Après des "courriers amiables" au ministère de la Santé restés sans réponse dans le délai imparti, le premier recours, "en carence", est "historique" sur ce sujet de santé publique, a affirmé Me Vincent Brengarth.  

"Le ministère de la Santé va devoir se justifier de sa politique" et l'espoir est ensuite d'obtenir "une décision du tribunal administratif" d'ici à "12 à 18 mois", a précisé l'avocat, selon lequel le jugement national, à la "dimension symbolique importante", pourrait faire "injonction de mesures précises"

Le second recours vise à obtenir "l'annulation du refus, implicite, de ne pas ouvrir de HSA à Marseille", après "une obstruction politique", a-t-il dit. Le juge pourrait "faire injonction au ministère d'ouvrir une HSA s'il estime un manquement caractérisé et, a minima, de réexaminer la demande". 

Des rapports appuyant l'efficacité des dispositifs "haltes soins addictions"
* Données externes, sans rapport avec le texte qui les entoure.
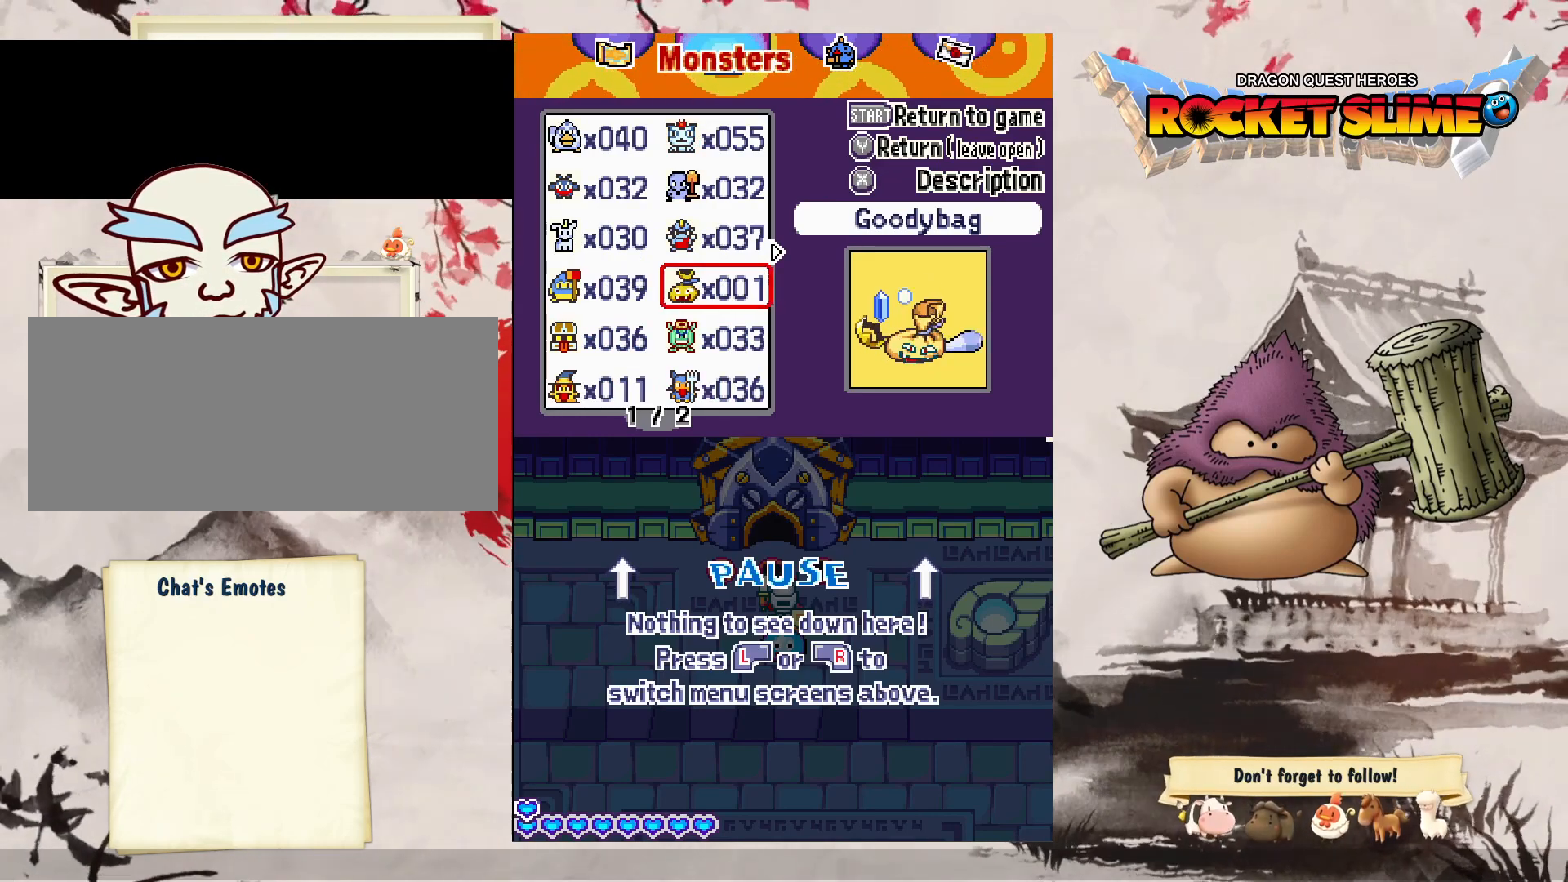
{"dt_ms": 500, "buttons": ["DPAD_LEFT"], "left_stick": "center", "right_stick": "center", "events": []}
Pour les associations à l'origine de la procédure, les haltes soins addictions ont "prouvé leur efficacité" : elles "offrent des services de soins, de suivi social, d'hébergement, et réduisent les risques liés à la consommation". 

Elles font valoir que "divers rapports, y compris ceux demandés par le gouvernement", le dernier datant de l'automne 2024, "soulignent la nécessité d'intégrer ce dispositif dans le droit commun". Au regard du Code de la santé publique, ces haltes sont "l'un des dispositifs assurant le continuum de soins", a noté Catherine Delorme, présidente de la Fédération Addictions. 

Elles "réduisent les risques directement liés aux consommations mais aussi les conséquences médico-sociales de cette addiction sévère en situation de grande précarité", a exposé le Dr Elisabeth Avril, directrice de l'association Gaïa, gestionnaire de la salle parisienne, évoquant aussi "une amélioration de la tranquillité publique". 

Car "la sécurisation de l'espace public" fait également partie des préoccupations des professionnels de santé défendant ces lieux, a assuré Mme Delorme.  Certes, tout "n'est pas parfait, c'est en amélioration permanente, mais les habitants ne se retrouvent pas seuls" grâce à "une équipe identifiée et en permanence dans le quartier", a noté Eric Derosier, membre de l'association de riverains Action Barbès. 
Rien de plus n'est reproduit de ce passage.